Scientists today are praising the art of gossip. They explain their position by noting that this is how social norms are passed on. Apparently, people won’t know what’s right and what’s wrong unless tales of people breaking the rules are whispered undercover. I believe that’s a bunch of bunk. People gossip because it’s fun, and they can make themselves look better than the ones they’re gossiping about. There’s an important reason to shun those gossiping: if they talk about others to you, they’re going to talk about you to others. While gossip may have the peripheral benefit of passing along social norms, the thoughts in the mind of the person gossiping are usually about how to make themselves look better, not how to make society better. And that attitude makes all the difference.

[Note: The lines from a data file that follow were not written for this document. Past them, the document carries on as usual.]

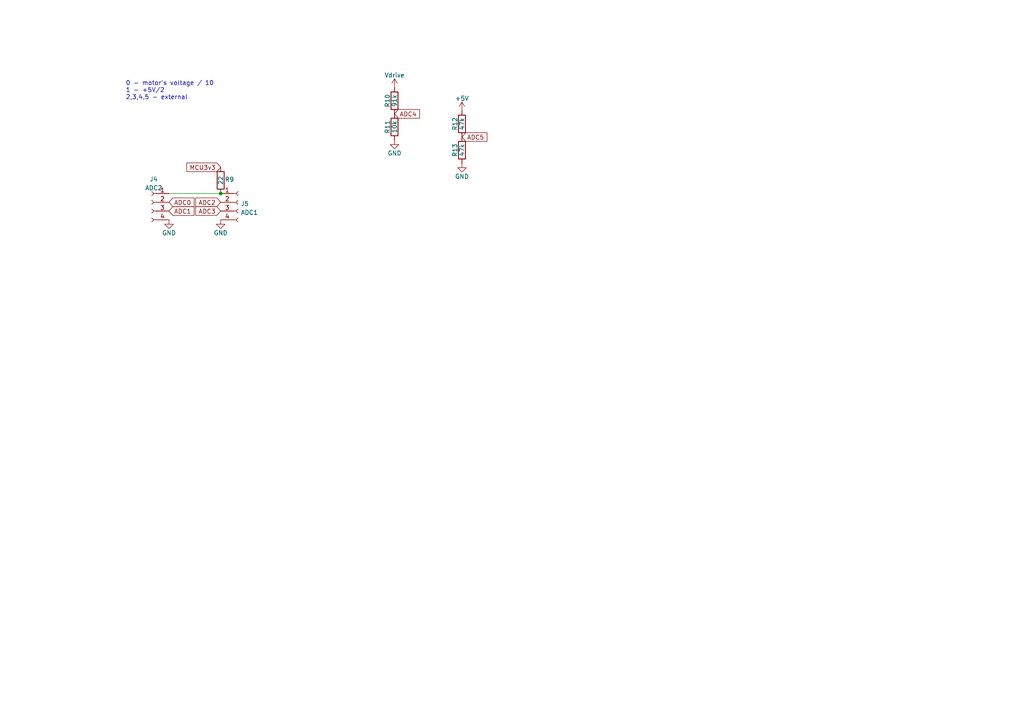
<source format=kicad_sch>
(kicad_sch (version 20211123) (generator eeschema)

  (uuid 3a847712-b898-4e41-a808-b96f058e74d5)

  (paper "A4")

  

  (junction (at 64.008 56.134) (diameter 0) (color 0 0 0 0)
    (uuid bd9738da-ff6f-43bd-bf24-df049e5cd138)
  )

  (wire (pts (xy 49.022 56.134) (xy 64.008 56.134))
    (stroke (width 0) (type default) (color 0 0 0 0))
    (uuid d649c0db-39ea-40ea-bb2f-1733db52ed3f)
  )

  (text "0 - motor's voltage / 10\n1 - +5V/2\n2,3,4,5 - external"
    (at 36.449 29.083 0)
    (effects (font (size 1.27 1.27)) (justify left bottom))
    (uuid 76bdf3b7-4e18-402a-b021-2fd5563f3cc7)
  )

  (global_label "ADC1" (shape input) (at 49.022 61.214 0) (fields_autoplaced)
    (effects (font (size 1.27 1.27)) (justify left))
    (uuid 0239b5d8-528f-402c-9237-297dde30137a)
    (property "Intersheet References" "${INTERSHEET_REFS}" (id 0) (at 56.2732 61.1346 0)
      (effects (font (size 1.27 1.27)) (justify left) hide)
    )
  )
  (global_label "MCU3v3" (shape input) (at 64.008 48.514 180) (fields_autoplaced)
    (effects (font (size 1.27 1.27)) (justify right))
    (uuid 07c0c071-6b3f-472b-9873-2b27bf7a0599)
    (property "Intersheet References" "${INTERSHEET_REFS}" (id 0) (at 54.1563 48.4346 0)
      (effects (font (size 1.27 1.27)) (justify right) hide)
    )
  )
  (global_label "ADC3" (shape input) (at 64.008 61.214 180) (fields_autoplaced)
    (effects (font (size 1.27 1.27)) (justify right))
    (uuid 0bba62f2-4d06-4ce7-b636-c152f54b8a3d)
    (property "Intersheet References" "${INTERSHEET_REFS}" (id 0) (at 56.7568 61.2934 0)
      (effects (font (size 1.27 1.27)) (justify right) hide)
    )
  )
  (global_label "ADC2" (shape input) (at 64.008 58.674 180) (fields_autoplaced)
    (effects (font (size 1.27 1.27)) (justify right))
    (uuid 515dd494-60ca-4354-9598-9edd09c121cf)
    (property "Intersheet References" "${INTERSHEET_REFS}" (id 0) (at 56.7568 58.7534 0)
      (effects (font (size 1.27 1.27)) (justify right) hide)
    )
  )
  (global_label "ADC4" (shape input) (at 114.427 33.02 0) (fields_autoplaced)
    (effects (font (size 1.27 1.27)) (justify left))
    (uuid 6aeac9bc-f06b-48d8-a61e-c17adbf4d399)
    (property "Intersheet References" "${INTERSHEET_REFS}" (id 0) (at 121.6782 32.9406 0)
      (effects (font (size 1.27 1.27)) (justify left) hide)
    )
  )
  (global_label "ADC5" (shape input) (at 133.985 39.751 0) (fields_autoplaced)
    (effects (font (size 1.27 1.27)) (justify left))
    (uuid 85a9d6af-7eea-428b-afc2-fd97a5aff4b2)
    (property "Intersheet References" "${INTERSHEET_REFS}" (id 0) (at 141.2362 39.8304 0)
      (effects (font (size 1.27 1.27)) (justify left) hide)
    )
  )
  (global_label "ADC0" (shape input) (at 49.022 58.674 0) (fields_autoplaced)
    (effects (font (size 1.27 1.27)) (justify left))
    (uuid f840e336-d5a9-4973-badf-8a78ec4f3cfe)
    (property "Intersheet References" "${INTERSHEET_REFS}" (id 0) (at 56.2732 58.5946 0)
      (effects (font (size 1.27 1.27)) (justify left) hide)
    )
  )

  (symbol (lib_id "stm32-rescue:GND") (at 114.427 40.64 0) (unit 1)
    (in_bom yes) (on_board yes)
    (uuid 0f22721d-83f1-450c-9660-33d4bf4719f0)
    (property "Reference" "#PWR0120" (id 0) (at 114.427 46.99 0)
      (effects (font (size 1.27 1.27)) hide)
    )
    (property "Value" "GND" (id 1) (at 114.427 44.45 0))
    (property "Footprint" "" (id 2) (at 114.427 40.64 0))
    (property "Datasheet" "" (id 3) (at 114.427 40.64 0))
    (pin "1" (uuid e9cc463e-8da1-498d-8397-b1a38157d295))
  )

  (symbol (lib_id "Device:R") (at 64.008 52.324 0) (unit 1)
    (in_bom yes) (on_board yes)
    (uuid 19ccff39-e801-44bd-8a1d-5a2bd6fbd40e)
    (property "Reference" "R9" (id 0) (at 66.548 52.07 0))
    (property "Value" "22" (id 1) (at 64.008 52.324 90))
    (property "Footprint" "Resistor_SMD:R_0603_1608Metric_Pad0.98x0.95mm_HandSolder" (id 2) (at 62.23 52.324 90)
      (effects (font (size 1.27 1.27)) hide)
    )
    (property "Datasheet" "~" (id 3) (at 64.008 52.324 0)
      (effects (font (size 1.27 1.27)) hide)
    )
    (pin "1" (uuid 39e5bce2-eb2c-4163-805d-fac4edf5f0fc))
    (pin "2" (uuid 180bc110-82db-4c3c-b4d0-0ecd9e2f4d70))
  )

  (symbol (lib_id "Device:R") (at 114.427 29.21 180) (unit 1)
    (in_bom yes) (on_board yes)
    (uuid 2f49138b-8ef5-4493-9ff3-891131593d39)
    (property "Reference" "R10" (id 0) (at 112.395 29.21 90))
    (property "Value" "91k" (id 1) (at 114.427 29.21 90))
    (property "Footprint" "Resistor_SMD:R_0603_1608Metric_Pad0.98x0.95mm_HandSolder" (id 2) (at 116.205 29.21 90)
      (effects (font (size 1.27 1.27)) hide)
    )
    (property "Datasheet" "~" (id 3) (at 114.427 29.21 0)
      (effects (font (size 1.27 1.27)) hide)
    )
    (pin "1" (uuid 26e02e93-630b-4581-af69-d71eec35056e))
    (pin "2" (uuid 11434aef-08e0-428e-ade9-899f906a7da2))
  )

  (symbol (lib_id "stm32-rescue:GND") (at 49.022 63.754 0) (unit 1)
    (in_bom yes) (on_board yes)
    (uuid 3976f756-3f05-49b5-875e-d0bbedc6394b)
    (property "Reference" "#PWR013" (id 0) (at 49.022 70.104 0)
      (effects (font (size 1.27 1.27)) hide)
    )
    (property "Value" "GND" (id 1) (at 49.022 67.564 0))
    (property "Footprint" "" (id 2) (at 49.022 63.754 0))
    (property "Datasheet" "" (id 3) (at 49.022 63.754 0))
    (pin "1" (uuid 4f938eab-57ec-41de-9479-a45112db8364))
  )

  (symbol (lib_id "Device:R") (at 114.427 36.83 180) (unit 1)
    (in_bom yes) (on_board yes)
    (uuid 4d89874d-da84-4c32-9e78-831565e5a1a7)
    (property "Reference" "R11" (id 0) (at 112.395 36.83 90))
    (property "Value" "10k" (id 1) (at 114.427 36.83 90))
    (property "Footprint" "Resistor_SMD:R_0603_1608Metric_Pad0.98x0.95mm_HandSolder" (id 2) (at 116.205 36.83 90)
      (effects (font (size 1.27 1.27)) hide)
    )
    (property "Datasheet" "~" (id 3) (at 114.427 36.83 0)
      (effects (font (size 1.27 1.27)) hide)
    )
    (pin "1" (uuid eda3eb15-3163-4b76-9021-fff699c49d10))
    (pin "2" (uuid b8085054-3216-4aad-a735-5d044a6c290e))
  )

  (symbol (lib_id "Device:R") (at 133.985 43.561 180) (unit 1)
    (in_bom yes) (on_board yes)
    (uuid 92a3049a-e49c-49ab-a4cd-1fb853ad7008)
    (property "Reference" "R13" (id 0) (at 131.953 43.561 90))
    (property "Value" "47k" (id 1) (at 133.985 43.561 90))
    (property "Footprint" "Resistor_SMD:R_0603_1608Metric_Pad0.98x0.95mm_HandSolder" (id 2) (at 135.763 43.561 90)
      (effects (font (size 1.27 1.27)) hide)
    )
    (property "Datasheet" "~" (id 3) (at 133.985 43.561 0)
      (effects (font (size 1.27 1.27)) hide)
    )
    (pin "1" (uuid ed59eb16-b085-4d49-ba92-2234eddc1fa3))
    (pin "2" (uuid f7fbc55b-f139-4b3a-9d56-ce234ede830c))
  )

  (symbol (lib_id "Connector:Conn_01x04_Female") (at 69.088 58.674 0) (unit 1)
    (in_bom yes) (on_board yes) (fields_autoplaced)
    (uuid 9e54bb8f-8004-4485-abcd-bddd34c044b9)
    (property "Reference" "J5" (id 0) (at 69.7992 59.1093 0)
      (effects (font (size 1.27 1.27)) (justify left))
    )
    (property "Value" "ADC1" (id 1) (at 69.7992 61.6462 0)
      (effects (font (size 1.27 1.27)) (justify left))
    )
    (property "Footprint" "Connector_JST:JST_PH_B4B-PH-K_1x04_P2.00mm_Vertical" (id 2) (at 69.088 58.674 0)
      (effects (font (size 1.27 1.27)) hide)
    )
    (property "Datasheet" "~" (id 3) (at 69.088 58.674 0)
      (effects (font (size 1.27 1.27)) hide)
    )
    (pin "1" (uuid c691e131-fd42-491b-a62b-5863a9422194))
    (pin "2" (uuid 70954dc1-b375-4bfe-a500-c45dd00bf7bf))
    (pin "3" (uuid 9bc0fbcc-ddc4-48e3-bf7e-f0fe62ca3802))
    (pin "4" (uuid 722eb4cc-cb69-4a76-91fd-1582bc54318f))
  )

  (symbol (lib_id "Connector:Conn_01x04_Female") (at 43.942 58.674 0) (mirror y) (unit 1)
    (in_bom yes) (on_board yes) (fields_autoplaced)
    (uuid ad1d252e-a412-4fd5-af6f-3bf5db8aac83)
    (property "Reference" "J4" (id 0) (at 44.577 51.977 0))
    (property "Value" "ADC2" (id 1) (at 44.577 54.5139 0))
    (property "Footprint" "Connector_JST:JST_PH_B4B-PH-K_1x04_P2.00mm_Vertical" (id 2) (at 43.942 58.674 0)
      (effects (font (size 1.27 1.27)) hide)
    )
    (property "Datasheet" "~" (id 3) (at 43.942 58.674 0)
      (effects (font (size 1.27 1.27)) hide)
    )
    (pin "1" (uuid 3e6b9ec8-a1e7-4eb2-822b-90e43ade8c7c))
    (pin "2" (uuid 1cdc8c5c-4b7d-4735-b7a7-c9cde01375d3))
    (pin "3" (uuid 8ea22b77-3bc5-4d09-b829-232cf9850338))
    (pin "4" (uuid 2bf46f21-a55f-4f22-ad40-9728d0d7de07))
  )

  (symbol (lib_id "stm32-rescue:GND") (at 64.008 63.754 0) (unit 1)
    (in_bom yes) (on_board yes)
    (uuid b071b860-f3fe-4d2a-9c68-eec834226964)
    (property "Reference" "#PWR014" (id 0) (at 64.008 70.104 0)
      (effects (font (size 1.27 1.27)) hide)
    )
    (property "Value" "GND" (id 1) (at 64.008 67.564 0))
    (property "Footprint" "" (id 2) (at 64.008 63.754 0))
    (property "Datasheet" "" (id 3) (at 64.008 63.754 0))
    (pin "1" (uuid 3b3f7e9d-15c2-4db1-afcd-981636ca8bb7))
  )

  (symbol (lib_id "Device:R") (at 133.985 35.941 180) (unit 1)
    (in_bom yes) (on_board yes)
    (uuid d1655416-6034-4a52-bb5b-5d98d8ac33e8)
    (property "Reference" "R12" (id 0) (at 131.953 35.941 90))
    (property "Value" "47k" (id 1) (at 133.985 35.941 90))
    (property "Footprint" "Resistor_SMD:R_0603_1608Metric_Pad0.98x0.95mm_HandSolder" (id 2) (at 135.763 35.941 90)
      (effects (font (size 1.27 1.27)) hide)
    )
    (property "Datasheet" "~" (id 3) (at 133.985 35.941 0)
      (effects (font (size 1.27 1.27)) hide)
    )
    (pin "1" (uuid 899dddf3-e64f-42b1-9f8b-3e10dbb482be))
    (pin "2" (uuid bfbaeaed-b554-453c-b937-acb24c232c8a))
  )

  (symbol (lib_id "power:+5V") (at 133.985 32.131 0) (unit 1)
    (in_bom yes) (on_board yes) (fields_autoplaced)
    (uuid eab92fdd-674a-4f14-9477-009940c8f948)
    (property "Reference" "#PWR0123" (id 0) (at 133.985 35.941 0)
      (effects (font (size 1.27 1.27)) hide)
    )
    (property "Value" "+5V" (id 1) (at 133.985 28.5552 0))
    (property "Footprint" "" (id 2) (at 133.985 32.131 0)
      (effects (font (size 1.27 1.27)) hide)
    )
    (property "Datasheet" "" (id 3) (at 133.985 32.131 0)
      (effects (font (size 1.27 1.27)) hide)
    )
    (pin "1" (uuid 98cf7b20-661f-4c88-a8d3-3078f7d7f268))
  )

  (symbol (lib_id "power:Vdrive") (at 114.427 25.4 0) (unit 1)
    (in_bom yes) (on_board yes) (fields_autoplaced)
    (uuid eeb231a1-ca76-45e0-bbcc-8bf00ed4a3ad)
    (property "Reference" "#PWR0121" (id 0) (at 109.347 29.21 0)
      (effects (font (size 1.27 1.27)) hide)
    )
    (property "Value" "Vdrive" (id 1) (at 114.427 21.8242 0))
    (property "Footprint" "" (id 2) (at 114.427 25.4 0)
      (effects (font (size 1.27 1.27)) hide)
    )
    (property "Datasheet" "" (id 3) (at 114.427 25.4 0)
      (effects (font (size 1.27 1.27)) hide)
    )
    (pin "1" (uuid be88c5c9-afe7-4126-83d3-1107f0bb8fd1))
  )

  (symbol (lib_id "stm32-rescue:GND") (at 133.985 47.371 0) (unit 1)
    (in_bom yes) (on_board yes)
    (uuid f9906a40-e4b4-45aa-a34b-289986745ccc)
    (property "Reference" "#PWR0122" (id 0) (at 133.985 53.721 0)
      (effects (font (size 1.27 1.27)) hide)
    )
    (property "Value" "GND" (id 1) (at 133.985 51.181 0))
    (property "Footprint" "" (id 2) (at 133.985 47.371 0))
    (property "Datasheet" "" (id 3) (at 133.985 47.371 0))
    (pin "1" (uuid 7d81c83d-44bf-4f92-b2be-e347f94046e1))
  )
)

</source>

As James deals with the problems caused by the human tongue, he takes the gossip picture a bit further. No longer is this gossip just anyone from the street, now they’re in the church. The church gossip is dangerous. First, the church gossip destroys the harmony of the church by disrupting the fellowship. The church gossip destroys the witness of the church when they take their gossip outside the church and non-believers see and hear the gossip, only to react by thinking, “why would I want to be around a person like that?” And, it gets worse. A gossip does things secretly, sometimes you have people who talk bad about others openly. Neither they nor the gossip are seeking to help people improve, they seek to tear others down. This is what James was dealing with. “With the tongue we praise our Lord and Father, and with it we curse human beings, who have been made in God’s likeness. Out of the same mouth come praise and cursing. My brothers and sisters, this should not be.” (James 3:9-10 NIV)


Whether the criticism, cursing really, is in secret or in public, the effect is the same: the people doing that are belittling another human being while they also claim to worship and praise God. And make no mistake about it – cursing as used here does not mean particular words that are included in the list of seven words you can’t say on the radio, cursing means denigrating a human being and making them appear to be the lowest kind of human being. James reminds us here that these people we’re attacking are made in the image of God. And, if they are made in the image of God, cursing or attacking these people comes full circle into an attack on God. For instance, when you call someone a “stinking idiot” not only are you cursing them, you are attacking who they are as one of God’s creations, and this would mean that you’re attacking God’s work. James reminds us that this is wrong.


Before I received the grace of Jesus, I prided myself on my ability to insult or curse others. I could find a way to cut anyone down no matter what they were doing. Once I came to Christ, I realized after a while that this wasn’t good. It used to be funny (ok, not really) to tell someone that they had a face that only a mother could love and that their mother wasn’t that one, but when I began realizing that my jokes at the expense of others ultimately became an attack on God’s creative work in their life. I realized that if I was praising God, I needed to have a hard time reviling His work. “But what about people caught in sin?” you may ask. There are ways to deal with that that don’t involve public rebuke or humiliation most of the time. Sometimes, though, the best way to help people caught up in sin is to praise them out of it. When we talk about their good qualities, many people want to emphasize those and thus their sinful ways get put on the back burner and disappear. People need me to show them the love of God far more than they need to hear me insult them. My goal is to use this dangerous tongue to show God’s love.


Lord, bridle my tongue. May the same mouth I use to praise You, be used to show Your love to others.